MATERIAL PROPORCIONADO ->
■ ■ ■ ■ ■ ■ ■

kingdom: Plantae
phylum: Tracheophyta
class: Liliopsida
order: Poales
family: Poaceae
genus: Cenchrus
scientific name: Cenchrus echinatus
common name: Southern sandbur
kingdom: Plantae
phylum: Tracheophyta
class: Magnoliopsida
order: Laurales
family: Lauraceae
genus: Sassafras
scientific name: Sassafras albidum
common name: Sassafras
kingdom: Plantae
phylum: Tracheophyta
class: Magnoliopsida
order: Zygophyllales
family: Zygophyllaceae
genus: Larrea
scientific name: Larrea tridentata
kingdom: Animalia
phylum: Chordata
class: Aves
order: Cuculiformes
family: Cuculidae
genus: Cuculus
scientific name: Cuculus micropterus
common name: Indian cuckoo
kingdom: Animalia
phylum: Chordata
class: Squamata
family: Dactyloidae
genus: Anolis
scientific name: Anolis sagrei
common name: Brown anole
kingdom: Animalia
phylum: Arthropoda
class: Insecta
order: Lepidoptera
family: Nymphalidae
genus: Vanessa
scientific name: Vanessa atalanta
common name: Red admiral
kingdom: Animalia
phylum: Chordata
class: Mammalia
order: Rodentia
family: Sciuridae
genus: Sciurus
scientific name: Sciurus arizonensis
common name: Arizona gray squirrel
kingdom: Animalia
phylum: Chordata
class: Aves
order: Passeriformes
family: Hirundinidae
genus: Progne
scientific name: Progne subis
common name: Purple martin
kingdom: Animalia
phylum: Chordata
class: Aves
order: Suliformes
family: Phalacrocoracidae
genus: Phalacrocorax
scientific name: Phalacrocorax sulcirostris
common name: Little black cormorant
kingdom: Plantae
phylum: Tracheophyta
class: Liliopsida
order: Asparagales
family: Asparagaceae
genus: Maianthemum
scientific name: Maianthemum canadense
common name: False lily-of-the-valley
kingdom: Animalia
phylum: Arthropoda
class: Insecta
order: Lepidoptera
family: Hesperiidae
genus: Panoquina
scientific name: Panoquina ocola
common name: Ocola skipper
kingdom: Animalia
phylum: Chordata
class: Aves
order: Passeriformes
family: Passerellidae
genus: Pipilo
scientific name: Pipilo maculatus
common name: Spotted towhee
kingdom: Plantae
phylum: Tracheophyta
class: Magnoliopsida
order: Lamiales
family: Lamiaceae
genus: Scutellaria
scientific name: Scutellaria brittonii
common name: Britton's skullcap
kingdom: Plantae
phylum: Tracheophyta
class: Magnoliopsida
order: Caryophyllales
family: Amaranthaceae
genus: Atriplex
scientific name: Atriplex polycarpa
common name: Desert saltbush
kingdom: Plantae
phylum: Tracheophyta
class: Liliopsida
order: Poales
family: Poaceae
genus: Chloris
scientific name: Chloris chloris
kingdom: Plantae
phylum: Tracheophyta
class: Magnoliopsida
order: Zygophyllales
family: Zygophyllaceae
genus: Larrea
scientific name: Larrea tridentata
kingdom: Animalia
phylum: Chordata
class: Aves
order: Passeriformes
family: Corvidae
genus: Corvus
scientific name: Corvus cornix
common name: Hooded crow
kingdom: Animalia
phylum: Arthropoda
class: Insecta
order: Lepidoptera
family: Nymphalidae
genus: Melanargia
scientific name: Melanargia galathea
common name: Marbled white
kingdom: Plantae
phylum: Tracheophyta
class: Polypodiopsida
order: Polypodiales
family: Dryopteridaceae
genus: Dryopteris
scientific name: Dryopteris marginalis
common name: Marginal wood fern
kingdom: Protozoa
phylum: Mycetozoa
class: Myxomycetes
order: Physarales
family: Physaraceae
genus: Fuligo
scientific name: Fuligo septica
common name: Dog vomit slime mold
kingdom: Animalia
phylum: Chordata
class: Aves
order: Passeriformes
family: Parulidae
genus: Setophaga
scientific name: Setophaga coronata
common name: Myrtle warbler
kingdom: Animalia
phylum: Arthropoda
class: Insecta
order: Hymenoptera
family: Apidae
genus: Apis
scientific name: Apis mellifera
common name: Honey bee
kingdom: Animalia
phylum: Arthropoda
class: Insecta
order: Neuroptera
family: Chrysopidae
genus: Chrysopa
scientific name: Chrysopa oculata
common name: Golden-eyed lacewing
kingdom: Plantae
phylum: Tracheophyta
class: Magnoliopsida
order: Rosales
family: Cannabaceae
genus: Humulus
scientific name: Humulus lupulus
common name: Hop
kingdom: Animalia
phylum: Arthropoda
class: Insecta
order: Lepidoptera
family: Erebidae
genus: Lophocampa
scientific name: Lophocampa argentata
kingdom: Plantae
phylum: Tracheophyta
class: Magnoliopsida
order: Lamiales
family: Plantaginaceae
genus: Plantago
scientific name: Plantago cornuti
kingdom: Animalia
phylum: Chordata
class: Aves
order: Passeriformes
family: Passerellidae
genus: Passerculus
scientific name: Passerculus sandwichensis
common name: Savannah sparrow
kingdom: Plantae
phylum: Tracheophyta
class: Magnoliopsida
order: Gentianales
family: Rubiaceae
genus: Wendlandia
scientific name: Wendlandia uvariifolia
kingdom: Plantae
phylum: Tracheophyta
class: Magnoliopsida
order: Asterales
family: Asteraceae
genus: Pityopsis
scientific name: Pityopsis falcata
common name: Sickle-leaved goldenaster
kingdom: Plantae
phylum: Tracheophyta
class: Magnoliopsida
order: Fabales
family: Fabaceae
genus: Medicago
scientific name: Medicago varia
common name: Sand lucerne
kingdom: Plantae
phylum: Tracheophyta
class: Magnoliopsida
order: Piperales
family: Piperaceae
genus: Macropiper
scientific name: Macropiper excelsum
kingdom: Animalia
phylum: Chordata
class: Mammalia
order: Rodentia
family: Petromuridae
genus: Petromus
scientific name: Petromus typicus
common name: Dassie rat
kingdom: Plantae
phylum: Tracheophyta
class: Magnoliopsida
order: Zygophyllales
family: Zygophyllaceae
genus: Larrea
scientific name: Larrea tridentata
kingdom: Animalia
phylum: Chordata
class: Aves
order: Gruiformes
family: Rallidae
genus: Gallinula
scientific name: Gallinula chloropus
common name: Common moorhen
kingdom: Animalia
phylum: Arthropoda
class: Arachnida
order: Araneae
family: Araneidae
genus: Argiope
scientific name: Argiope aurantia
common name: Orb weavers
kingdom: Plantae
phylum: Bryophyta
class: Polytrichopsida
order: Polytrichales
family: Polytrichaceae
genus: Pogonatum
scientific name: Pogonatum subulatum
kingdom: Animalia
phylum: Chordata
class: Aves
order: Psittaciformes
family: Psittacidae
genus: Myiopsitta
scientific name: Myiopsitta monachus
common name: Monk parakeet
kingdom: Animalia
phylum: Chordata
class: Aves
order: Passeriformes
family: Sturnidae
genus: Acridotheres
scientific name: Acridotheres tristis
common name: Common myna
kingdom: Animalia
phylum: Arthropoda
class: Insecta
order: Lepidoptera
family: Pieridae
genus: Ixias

■ ■ ■ ■ ■ ■ ■

Presenta todas las líneas del material como una tabla Markdown con dos columnas, «Fila» para el número de fila y «Línea» para el texto de cada una. Omite las líneas en blanco.

| Fila | Línea |
|---|---|
| 1 | kingdom: Plantae |
| 2 | phylum: Tracheophyta |
| 3 | class: Liliopsida |
| 4 | order: Poales |
| 5 | family: Poaceae |
| 6 | genus: Cenchrus |
| 7 | scientific name: Cenchrus echinatus |
| 8 | common name: Southern sandbur |
| 9 | kingdom: Plantae |
| 10 | phylum: Tracheophyta |
| 11 | class: Magnoliopsida |
| 12 | order: Laurales |
| 13 | family: Lauraceae |
| 14 | genus: Sassafras |
| 15 | scientific name: Sassafras albidum |
| 16 | common name: Sassafras |
| 17 | kingdom: Plantae |
| 18 | phylum: Tracheophyta |
| 19 | class: Magnoliopsida |
| 20 | order: Zygophyllales |
| 21 | family: Zygophyllaceae |
| 22 | genus: Larrea |
| 23 | scientific name: Larrea tridentata |
| 24 | kingdom: Animalia |
| 25 | phylum: Chordata |
| 26 | class: Aves |
| 27 | order: Cuculiformes |
| 28 | family: Cuculidae |
| 29 | genus: Cuculus |
| 30 | scientific name: Cuculus micropterus |
| 31 | common name: Indian cuckoo |
| 32 | kingdom: Animalia |
| 33 | phylum: Chordata |
| 34 | class: Squamata |
| 35 | family: Dactyloidae |
| 36 | genus: Anolis |
| 37 | scientific name: Anolis sagrei |
| 38 | common name: Brown anole |
| 39 | kingdom: Animalia |
| 40 | phylum: Arthropoda |
| 41 | class: Insecta |
| 42 | order: Lepidoptera |
| 43 | family: Nymphalidae |
| 44 | genus: Vanessa |
| 45 | scientific name: Vanessa atalanta |
| 46 | common name: Red admiral |
| 47 | kingdom: Animalia |
| 48 | phylum: Chordata |
| 49 | class: Mammalia |
| 50 | order: Rodentia |
| 51 | family: Sciuridae |
| 52 | genus: Sciurus |
| 53 | scientific name: Sciurus arizonensis |
| 54 | common name: Arizona gray squirrel |
| 55 | kingdom: Animalia |
| 56 | phylum: Chordata |
| 57 | class: Aves |
| 58 | order: Passeriformes |
| 59 | family: Hirundinidae |
| 60 | genus: Progne |
| 61 | scientific name: Progne subis |
| 62 | common name: Purple martin |
| 63 | kingdom: Animalia |
| 64 | phylum: Chordata |
| 65 | class: Aves |
| 66 | order: Suliformes |
| 67 | family: Phalacrocoracidae |
| 68 | genus: Phalacrocorax |
| 69 | scientific name: Phalacrocorax sulcirostris |
| 70 | common name: Little black cormorant |
| 71 | kingdom: Plantae |
| 72 | phylum: Tracheophyta |
| 73 | class: Liliopsida |
| 74 | order: Asparagales |
| 75 | family: Asparagaceae |
| 76 | genus: Maianthemum |
| 77 | scientific name: Maianthemum canadense |
| 78 | common name: False lily-of-the-valley |
| 79 | kingdom: Animalia |
| 80 | phylum: Arthropoda |
| 81 | class: Insecta |
| 82 | order: Lepidoptera |
| 83 | family: Hesperiidae |
| 84 | genus: Panoquina |
| 85 | scientific name: Panoquina ocola |
| 86 | common name: Ocola skipper |
| 87 | kingdom: Animalia |
| 88 | phylum: Chordata |
| 89 | class: Aves |
| 90 | order: Passeriformes |
| 91 | family: Passerellidae |
| 92 | genus: Pipilo |
| 93 | scientific name: Pipilo maculatus |
| 94 | common name: Spotted towhee |
| 95 | kingdom: Plantae |
| 96 | phylum: Tracheophyta |
| 97 | class: Magnoliopsida |
| 98 | order: Lamiales |
| 99 | family: Lamiaceae |
| 100 | genus: Scutellaria |
| 101 | scientific name: Scutellaria brittonii |
| 102 | common name: Britton's skullcap |
| 103 | kingdom: Plantae |
| 104 | phylum: Tracheophyta |
| 105 | class: Magnoliopsida |
| 106 | order: Caryophyllales |
| 107 | family: Amaranthaceae |
| 108 | genus: Atriplex |
| 109 | scientific name: Atriplex polycarpa |
| 110 | common name: Desert saltbush |
| 111 | kingdom: Plantae |
| 112 | phylum: Tracheophyta |
| 113 | class: Liliopsida |
| 114 | order: Poales |
| 115 | family: Poaceae |
| 116 | genus: Chloris |
| 117 | scientific name: Chloris chloris |
| 118 | kingdom: Plantae |
| 119 | phylum: Tracheophyta |
| 120 | class: Magnoliopsida |
| 121 | order: Zygophyllales |
| 122 | family: Zygophyllaceae |
| 123 | genus: Larrea |
| 124 | scientific name: Larrea tridentata |
| 125 | kingdom: Animalia |
| 126 | phylum: Chordata |
| 127 | class: Aves |
| 128 | order: Passeriformes |
| 129 | family: Corvidae |
| 130 | genus: Corvus |
| 131 | scientific name: Corvus cornix |
| 132 | common name: Hooded crow |
| 133 | kingdom: Animalia |
| 134 | phylum: Arthropoda |
| 135 | class: Insecta |
| 136 | order: Lepidoptera |
| 137 | family: Nymphalidae |
| 138 | genus: Melanargia |
| 139 | scientific name: Melanargia galathea |
| 140 | common name: Marbled white |
| 141 | kingdom: Plantae |
| 142 | phylum: Tracheophyta |
| 143 | class: Polypodiopsida |
| 144 | order: Polypodiales |
| 145 | family: Dryopteridaceae |
| 146 | genus: Dryopteris |
| 147 | scientific name: Dryopteris marginalis |
| 148 | common name: Marginal wood fern |
| 149 | kingdom: Protozoa |
| 150 | phylum: Mycetozoa |
| 151 | class: Myxomycetes |
| 152 | order: Physarales |
| 153 | family: Physaraceae |
| 154 | genus: Fuligo |
| 155 | scientific name: Fuligo septica |
| 156 | common name: Dog vomit slime mold |
| 157 | kingdom: Animalia |
| 158 | phylum: Chordata |
| 159 | class: Aves |
| 160 | order: Passeriformes |
| 161 | family: Parulidae |
| 162 | genus: Setophaga |
| 163 | scientific name: Setophaga coronata |
| 164 | common name: Myrtle warbler |
| 165 | kingdom: Animalia |
| 166 | phylum: Arthropoda |
| 167 | class: Insecta |
| 168 | order: Hymenoptera |
| 169 | family: Apidae |
| 170 | genus: Apis |
| 171 | scientific name: Apis mellifera |
| 172 | common name: Honey bee |
| 173 | kingdom: Animalia |
| 174 | phylum: Arthropoda |
| 175 | class: Insecta |
| 176 | order: Neuroptera |
| 177 | family: Chrysopidae |
| 178 | genus: Chrysopa |
| 179 | scientific name: Chrysopa oculata |
| 180 | common name: Golden-eyed lacewing |
| 181 | kingdom: Plantae |
| 182 | phylum: Tracheophyta |
| 183 | class: Magnoliopsida |
| 184 | order: Rosales |
| 185 | family: Cannabaceae |
| 186 | genus: Humulus |
| 187 | scientific name: Humulus lupulus |
| 188 | common name: Hop |
| 189 | kingdom: Animalia |
| 190 | phylum: Arthropoda |
| 191 | class: Insecta |
| 192 | order: Lepidoptera |
| 193 | family: Erebidae |
| 194 | genus: Lophocampa |
| 195 | scientific name: Lophocampa argentata |
| 196 | kingdom: Plantae |
| 197 | phylum: Tracheophyta |
| 198 | class: Magnoliopsida |
| 199 | order: Lamiales |
| 200 | family: Plantaginaceae |
| 201 | genus: Plantago |
| 202 | scientific name: Plantago cornuti |
| 203 | kingdom: Animalia |
| 204 | phylum: Chordata |
| 205 | class: Aves |
| 206 | order: Passeriformes |
| 207 | family: Passerellidae |
| 208 | genus: Passerculus |
| 209 | scientific name: Passerculus sandwichensis |
| 210 | common name: Savannah sparrow |
| 211 | kingdom: Plantae |
| 212 | phylum: Tracheophyta |
| 213 | class: Magnoliopsida |
| 214 | order: Gentianales |
| 215 | family: Rubiaceae |
| 216 | genus: Wendlandia |
| 217 | scientific name: Wendlandia uvariifolia |
| 218 | kingdom: Plantae |
| 219 | phylum: Tracheophyta |
| 220 | class: Magnoliopsida |
| 221 | order: Asterales |
| 222 | family: Asteraceae |
| 223 | genus: Pityopsis |
| 224 | scientific name: Pityopsis falcata |
| 225 | common name: Sickle-leaved goldenaster |
| 226 | kingdom: Plantae |
| 227 | phylum: Tracheophyta |
| 228 | class: Magnoliopsida |
| 229 | order: Fabales |
| 230 | family: Fabaceae |
| 231 | genus: Medicago |
| 232 | scientific name: Medicago varia |
| 233 | common name: Sand lucerne |
| 234 | kingdom: Plantae |
| 235 | phylum: Tracheophyta |
| 236 | class: Magnoliopsida |
| 237 | order: Piperales |
| 238 | family: Piperaceae |
| 239 | genus: Macropiper |
| 240 | scientific name: Macropiper excelsum |
| 241 | kingdom: Animalia |
| 242 | phylum: Chordata |
| 243 | class: Mammalia |
| 244 | order: Rodentia |
| 245 | family: Petromuridae |
| 246 | genus: Petromus |
| 247 | scientific name: Petromus typicus |
| 248 | common name: Dassie rat |
| 249 | kingdom: Plantae |
| 250 | phylum: Tracheophyta |
| 251 | class: Magnoliopsida |
| 252 | order: Zygophyllales |
| 253 | family: Zygophyllaceae |
| 254 | genus: Larrea |
| 255 | scientific name: Larrea tridentata |
| 256 | kingdom: Animalia |
| 257 | phylum: Chordata |
| 258 | class: Aves |
| 259 | order: Gruiformes |
| 260 | family: Rallidae |
| 261 | genus: Gallinula |
| 262 | scientific name: Gallinula chloropus |
| 263 | common name: Common moorhen |
| 264 | kingdom: Animalia |
| 265 | phylum: Arthropoda |
| 266 | class: Arachnida |
| 267 | order: Araneae |
| 268 | family: Araneidae |
| 269 | genus: Argiope |
| 270 | scientific name: Argiope aurantia |
| 271 | common name: Orb weavers |
| 272 | kingdom: Plantae |
| 273 | phylum: Bryophyta |
| 274 | class: Polytrichopsida |
| 275 | order: Polytrichales |
| 276 | family: Polytrichaceae |
| 277 | genus: Pogonatum |
| 278 | scientific name: Pogonatum subulatum |
| 279 | kingdom: Animalia |
| 280 | phylum: Chordata |
| 281 | class: Aves |
| 282 | order: Psittaciformes |
| 283 | family: Psittacidae |
| 284 | genus: Myiopsitta |
| 285 | scientific name: Myiopsitta monachus |
| 286 | common name: Monk parakeet |
| 287 | kingdom: Animalia |
| 288 | phylum: Chordata |
| 289 | class: Aves |
| 290 | order: Passeriformes |
| 291 | family: Sturnidae |
| 292 | genus: Acridotheres |
| 293 | scientific name: Acridotheres tristis |
| 294 | common name: Common myna |
| 295 | kingdom: Animalia |
| 296 | phylum: Arthropoda |
| 297 | class: Insecta |
| 298 | order: Lepidoptera |
| 299 | family: Pieridae |
| 300 | genus: Ixias |